Holly got a shiver when Lyle stepped back and she saw the piece of flag on fire. No matter who you were, if you grew up in South Carolina, that flag was in your blood, love it or hate it. That winter at his desk, trying to ignore the pile of bills, Lyle had been writing letters to the editor of
The State,
blasting Governor Beasley for his support of the flag, demanding a voter referendum. The newspaper hadn't published any of them, and in March, Lyle had given up both his letter-writing campaign and his video-poker boycott. “What's the use?” he'd said. For Holly, this had been a relief, especially
the end of the boycott. By then, almost a quarter of the state's retail businesses had video-poker machines, and she and Lyle had nearly run out of places to shoot pool, eat barbecue, and buy gas. Yes, she still had to listen to him cussing the newspaper, but she'd thought he was starting to lighten up a little. Until now.
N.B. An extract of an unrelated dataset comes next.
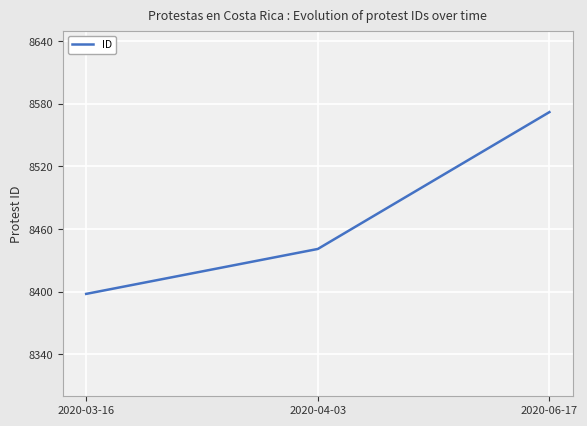

How many distinct data groups are displayed?

1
Covey was trying to get at Lyle, but two bigger men were holding him with his arms pinned behind his back. “Fuck you!” Covey was saying. “That's the flag! That's our flag!” A faded tattoo of the very same flag peeked from beneath his sleeve. The veins bulged in his skinny arms and neck as he ranted about state heritage and the blood of his ancestors. Lyle just stood there. All Holly could figure was that her husband was drunk, or delirious from the heat. How else to explain it? When two site managers marched into the crowd and ordered everyone back to work, Lyle didn't even try to slip away. He caught sight of Holly as one of the managers stomped out the fire. He looked surprised, and a touch embarrassed, like the look he got when he smuggled home an old pickax or musket ball.

“Should I call a lawyer?” Holly said.

Lyle shook his head as the managers led him away. Holly felt a hand on her shoulder. “It's okay,” Beatty said. “They won't want the police involved.”

She watched as Lyle was ushered into the white trailer that served as the construction office. When the door clicked shut, Beatty removed his hard hat and hollered for every-body's attention.

“Okay, fellas,” he said, passing the hat. “Time to pony up.”

One by one, the workers began dropping cash into the hat. A collection for Lyle: Holly could hardly believe it. It was like a movie, like her husband was some kind of folk
hero who'd done what everyone else only wished they had the guts to do.